## [QUESTIONS ON THE MATERIAL]
(a) Using the text on Simonside Metro station, please answer these:
(i) Which suburb does the station serve?
(ii) How much did the station cost to build?
(iii) What two increases did some local residents fear the station would bring?
(b) Continue the text on Simonside Metro station from its final sentence.

(TEXT FOR ANALYSIS)

Tyne and Wear Metro station in South Tyneside

Simonside is a Tyne and Wear Metro station, serving the suburb of West Harton, South Tyneside in Tyne and Wear, England. It joined the network on 17 March 2008.

==History==
The station was constructed at a cost of £3.2 million, with original plans to open in January 2007. However, delays in planning and construction meant that the station opened later than planned, on 17 March 2008.

The decision to construct a station here was controversial, with the decision not universally welcomed by all local residents. There were concerns that the station's opening would lead to an increase in both crime and local road traffic.

(End TEXT FOR ANALYSIS)
(RECORDS SUPPLIED)

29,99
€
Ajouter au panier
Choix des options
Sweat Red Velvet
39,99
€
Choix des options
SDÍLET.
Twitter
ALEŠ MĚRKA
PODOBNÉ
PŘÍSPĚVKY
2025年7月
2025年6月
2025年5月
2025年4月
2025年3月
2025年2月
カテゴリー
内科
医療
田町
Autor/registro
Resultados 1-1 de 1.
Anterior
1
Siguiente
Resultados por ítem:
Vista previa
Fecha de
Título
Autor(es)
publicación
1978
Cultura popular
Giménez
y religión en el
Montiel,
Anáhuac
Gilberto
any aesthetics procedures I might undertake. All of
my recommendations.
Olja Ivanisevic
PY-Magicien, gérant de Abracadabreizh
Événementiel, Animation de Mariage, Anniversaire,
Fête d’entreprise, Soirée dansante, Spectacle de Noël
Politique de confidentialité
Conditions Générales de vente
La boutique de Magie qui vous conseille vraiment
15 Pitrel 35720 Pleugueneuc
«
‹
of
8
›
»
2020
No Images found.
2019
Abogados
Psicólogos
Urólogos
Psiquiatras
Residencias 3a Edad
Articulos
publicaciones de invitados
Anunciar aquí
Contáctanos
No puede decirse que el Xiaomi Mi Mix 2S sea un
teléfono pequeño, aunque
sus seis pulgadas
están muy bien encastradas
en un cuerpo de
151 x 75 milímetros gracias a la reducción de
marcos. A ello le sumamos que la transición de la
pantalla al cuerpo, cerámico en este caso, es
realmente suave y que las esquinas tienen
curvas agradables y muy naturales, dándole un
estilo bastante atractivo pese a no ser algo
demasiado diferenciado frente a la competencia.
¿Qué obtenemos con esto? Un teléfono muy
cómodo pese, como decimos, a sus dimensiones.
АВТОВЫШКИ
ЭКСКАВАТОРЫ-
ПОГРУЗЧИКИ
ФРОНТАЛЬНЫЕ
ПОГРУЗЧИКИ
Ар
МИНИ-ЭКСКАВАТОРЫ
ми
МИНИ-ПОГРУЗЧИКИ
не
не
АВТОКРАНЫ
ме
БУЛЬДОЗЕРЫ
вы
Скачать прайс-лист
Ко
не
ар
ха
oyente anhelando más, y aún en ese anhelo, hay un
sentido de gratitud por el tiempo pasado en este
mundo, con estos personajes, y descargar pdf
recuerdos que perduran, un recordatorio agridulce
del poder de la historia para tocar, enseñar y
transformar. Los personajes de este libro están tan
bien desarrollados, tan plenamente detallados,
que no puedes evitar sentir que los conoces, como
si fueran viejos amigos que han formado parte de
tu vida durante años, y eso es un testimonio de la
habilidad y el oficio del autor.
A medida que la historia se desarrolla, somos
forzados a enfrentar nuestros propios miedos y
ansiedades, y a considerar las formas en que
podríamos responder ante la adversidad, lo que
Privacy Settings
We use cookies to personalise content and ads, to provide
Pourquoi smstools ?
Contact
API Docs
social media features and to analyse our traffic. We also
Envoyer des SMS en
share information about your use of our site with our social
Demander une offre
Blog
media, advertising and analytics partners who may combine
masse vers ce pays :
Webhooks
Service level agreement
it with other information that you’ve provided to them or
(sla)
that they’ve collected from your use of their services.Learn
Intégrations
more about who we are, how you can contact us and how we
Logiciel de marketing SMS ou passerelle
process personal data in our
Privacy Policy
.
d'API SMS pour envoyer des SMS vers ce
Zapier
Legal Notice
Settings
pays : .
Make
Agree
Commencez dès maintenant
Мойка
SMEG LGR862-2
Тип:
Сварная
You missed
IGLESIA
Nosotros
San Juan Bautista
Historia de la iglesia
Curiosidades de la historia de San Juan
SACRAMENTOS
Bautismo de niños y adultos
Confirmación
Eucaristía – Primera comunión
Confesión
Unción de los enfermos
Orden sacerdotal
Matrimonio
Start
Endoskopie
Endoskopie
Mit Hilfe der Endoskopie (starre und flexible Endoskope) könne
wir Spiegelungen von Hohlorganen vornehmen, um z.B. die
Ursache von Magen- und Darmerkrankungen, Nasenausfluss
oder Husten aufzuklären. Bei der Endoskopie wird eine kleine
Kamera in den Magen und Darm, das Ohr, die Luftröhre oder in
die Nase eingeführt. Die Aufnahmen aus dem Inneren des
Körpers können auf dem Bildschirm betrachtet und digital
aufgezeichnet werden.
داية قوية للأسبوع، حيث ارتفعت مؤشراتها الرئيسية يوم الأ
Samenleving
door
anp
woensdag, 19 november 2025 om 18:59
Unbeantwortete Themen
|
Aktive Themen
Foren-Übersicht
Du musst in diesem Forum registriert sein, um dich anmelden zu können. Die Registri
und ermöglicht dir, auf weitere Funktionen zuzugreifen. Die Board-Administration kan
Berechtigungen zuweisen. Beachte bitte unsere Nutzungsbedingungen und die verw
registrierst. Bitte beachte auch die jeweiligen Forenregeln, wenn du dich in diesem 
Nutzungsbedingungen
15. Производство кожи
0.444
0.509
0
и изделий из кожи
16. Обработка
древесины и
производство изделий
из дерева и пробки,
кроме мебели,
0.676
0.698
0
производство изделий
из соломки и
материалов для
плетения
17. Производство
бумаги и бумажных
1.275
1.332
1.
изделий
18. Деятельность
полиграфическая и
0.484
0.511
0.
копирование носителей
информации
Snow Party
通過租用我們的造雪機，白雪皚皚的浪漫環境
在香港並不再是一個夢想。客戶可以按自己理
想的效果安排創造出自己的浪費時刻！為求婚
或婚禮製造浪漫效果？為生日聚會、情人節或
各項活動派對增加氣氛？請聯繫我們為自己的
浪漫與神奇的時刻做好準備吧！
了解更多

(End RECORDS SUPPLIED)

## [ANSWERS BELOW]
(a)
(i) West Harton, South Tyneside
(ii) £3.2 million
(iii) An increase in crime and an increase in local road traffic

(b)
== Facilities ==
Step-free access is available at all stations across the Tyne and Wear Metro network, with ramps providing step-free access to both platforms at Simonside. The station is equipped with ticket machines, waiting shelter, seating, next train information displays, timetable posters, and an emergency help point on both platforms. Ticket machines are able to accept payment with credit and debit card (including contactless payment), notes and coins. The station is also fitted with smartcard validators, which feature at all stations across the network.

There is no dedicated car parking available at the station. There is the provision for cycle parking, with two cycle pods available for use.

== Services ==
As of April 2021, the station is served by up to five trains per hour on weekdays and Saturday, and up to four trains per hour during the evening and on Sunday.